Noodling can be really helpful, but sometimes it’s the result of spending too much time looking at the same plate of beans. If you’re stuck on a decision, if you’re at the point where you’re fiddling with minor variations, if you’re almost but not quite satisfied, try working on a different project for an hour and then come back to it. Things often look a lot better after a break.

Also, yes to reusing as much as possible.
posted by Metroid Baby at 5:24 AM on August 1, 2019 [1 favorite]


I cut my designer teeth as a graphic artist at a newspaper. When you have an hour to crank out an ad, you get real good at "fish or cut bait."

Nailing-down-a-concept tactics:
- As Autumnheart says: make your own templates for common things, then iterate on them. Goes double for front-end dev: if your problem can be solved by an existing framework or library, then use that tool.
- Color palette generators! Coolors is my favorite. Pinterest often works for this purpose as well.
- Start with the simplest / smallest version of something and then add detail as it's warranted. If you're designing a logo, do the black-and-white version before you do the full-color one. If you're designing a website, go with a mobile-first approach.

Anti-tinkering tactics:
- Echoing Argybargy: Do all your early thinking in a low-fidelity way through sketches / wireframes / rough drafts, and then nail it down in your software program of choice. I do most of my initial concepts/roughs on a whiteboard. Precise tools and infinite canvases beg to be noodled with.
- Create a solid layout and typographic structure first, then stick to it. Spending an hour putting together a good layout / baseline grid and set of heading / copy styles will save you multiple hours in eyeballed adjustments. For small pieces, I often don't even need that if I just stick to the rule of thirds and a basic type scale.
- Limit your typeface library to a few high-quality workhorses. It doesn't have to go to the Dieter Rams "built a whole career off Akzidenz Grotesk" extent, but definitely don't spend your time trying to decide between twelve different flavors of neo-grotesque.
- Same thing, but for other assets like icon sets: build your go-to library of one or two good sets and use those whenever you just need An Icon. Save the endless stock searches and custom-made graphic assets for when your concept truly demands that level of visual specificity.

General advice:
- Try posting a proof once you've feel like you're "halfway there" and then see what your clients actually notice. Then just fix those things. What feels sloppy to you probably isn't even visible to the viewer.
- Make sure your effort is strictly proportional to the item's importance. Is this a one-pager that five people will read? Don't spend more than an hour on it. Use a template. Set a timer. Forget that you even have kerning controls.
posted by fifthpocket at 9:51 AM on August 1, 2019 [2 favorites]

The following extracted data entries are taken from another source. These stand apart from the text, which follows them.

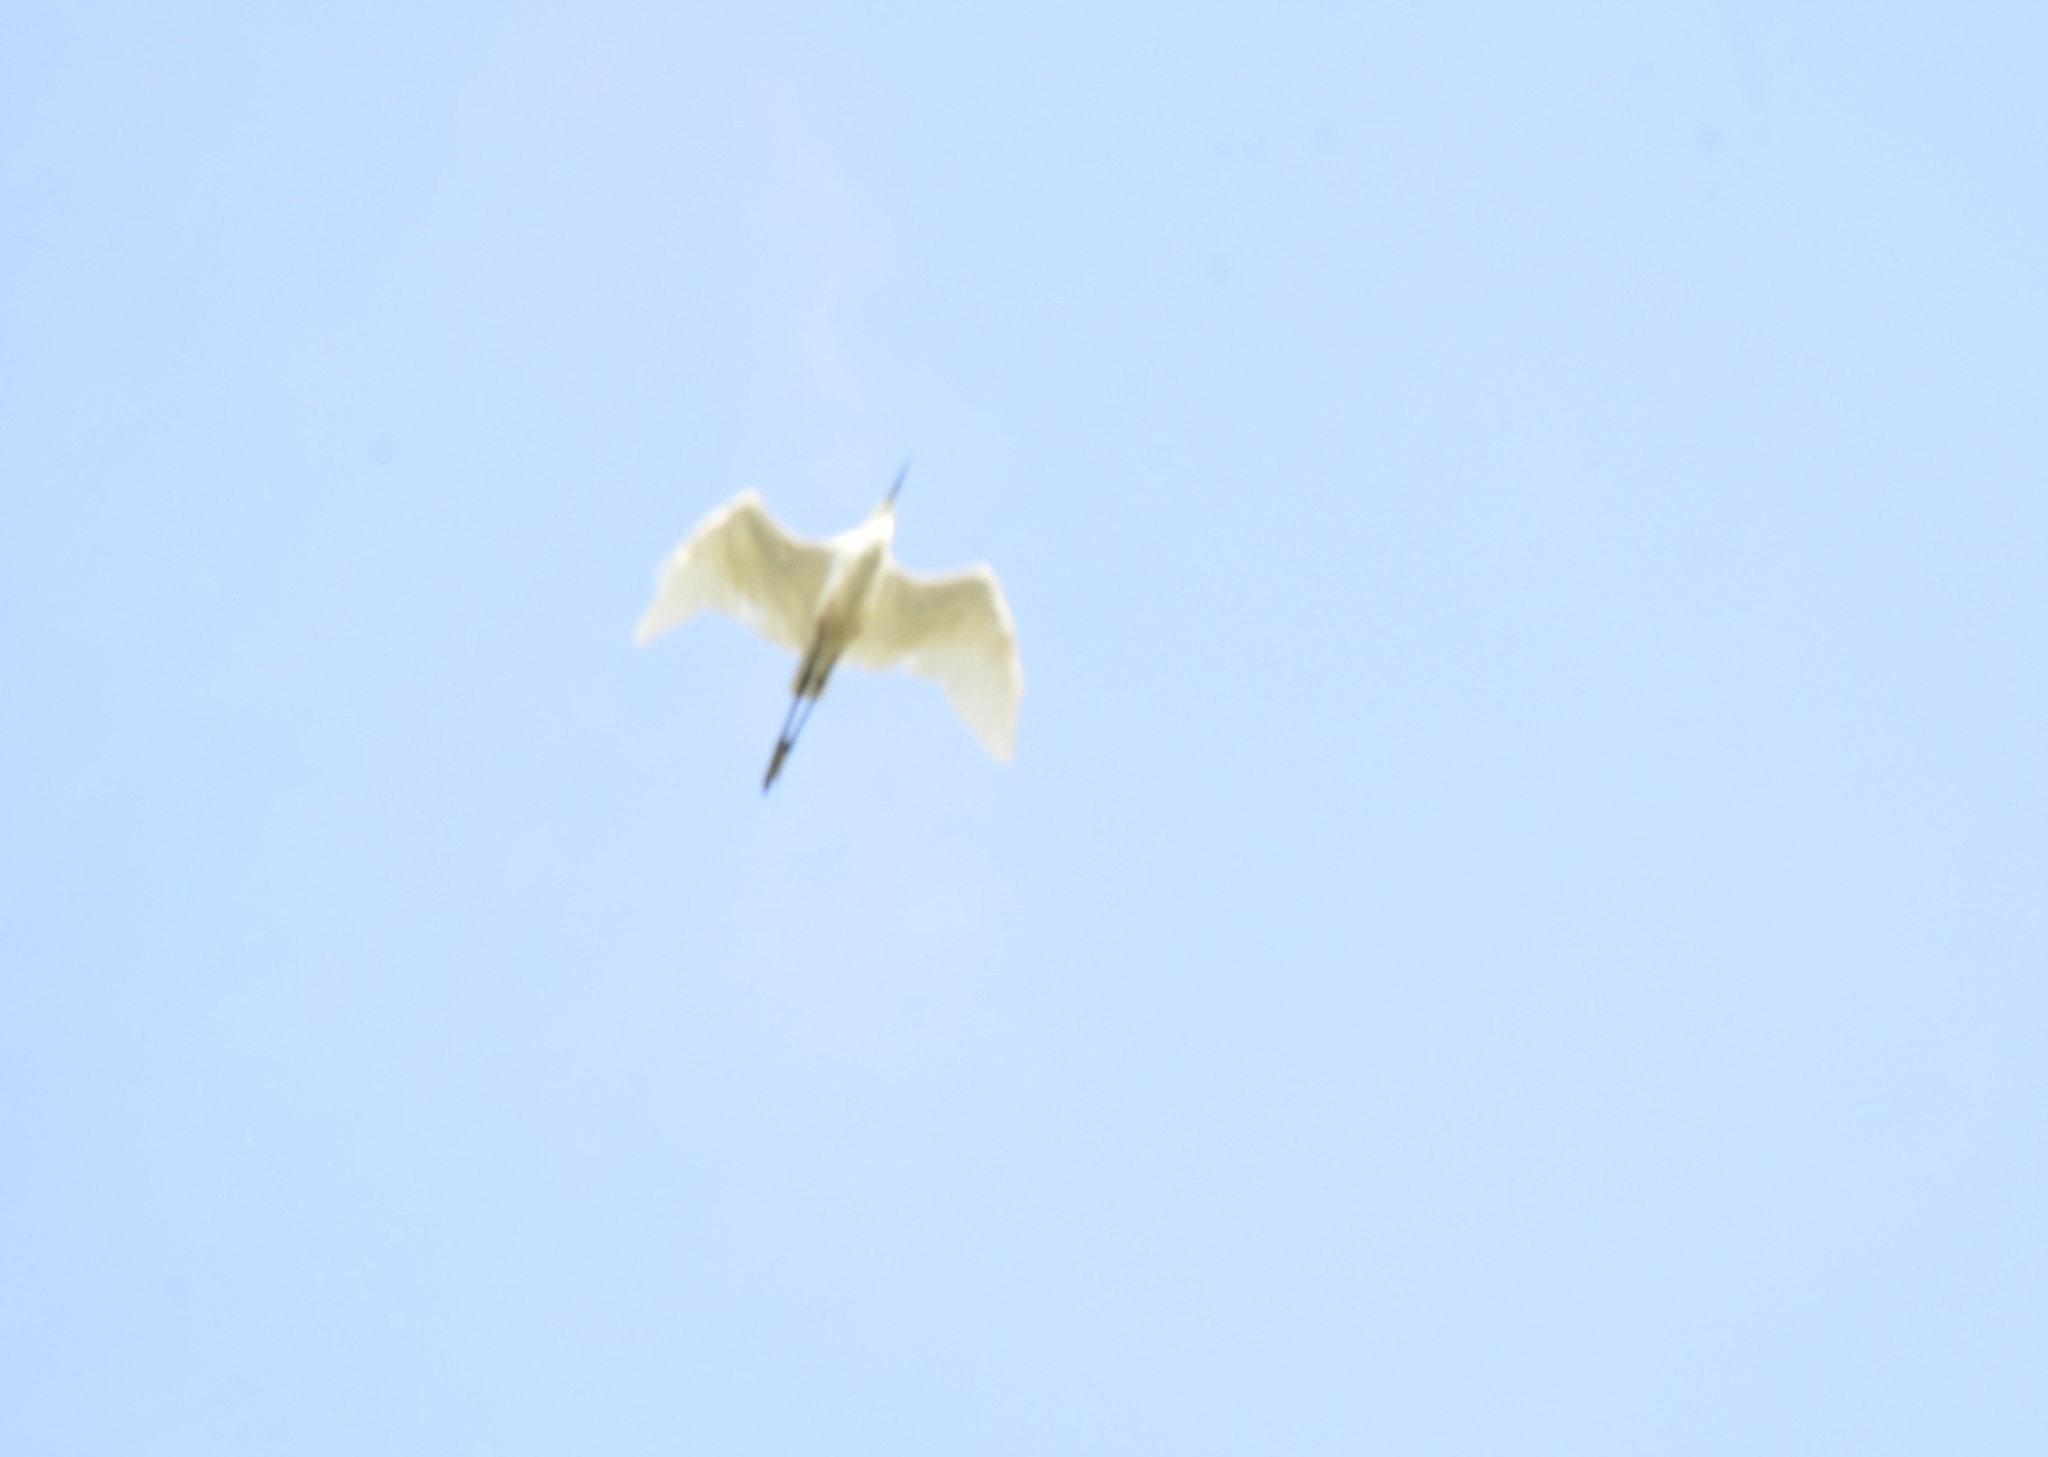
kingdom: Animalia
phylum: Chordata
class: Aves
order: Pelecaniformes
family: Ardeidae
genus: Egretta
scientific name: Egretta garzetta
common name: Little egret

Response by poster: Thanks for the fantastic answers, each of these has something that will concretely help me improve. I am marking argybarg as best answer for the phrase "The computer should be for execution only." which has immediately revolutionized how quickly I am working. How did I never understand something so simple?

I have seen them waste a lot of time at the computer, noodling in Illustrator and hoping.

Could you please stop spying on me? Thanks.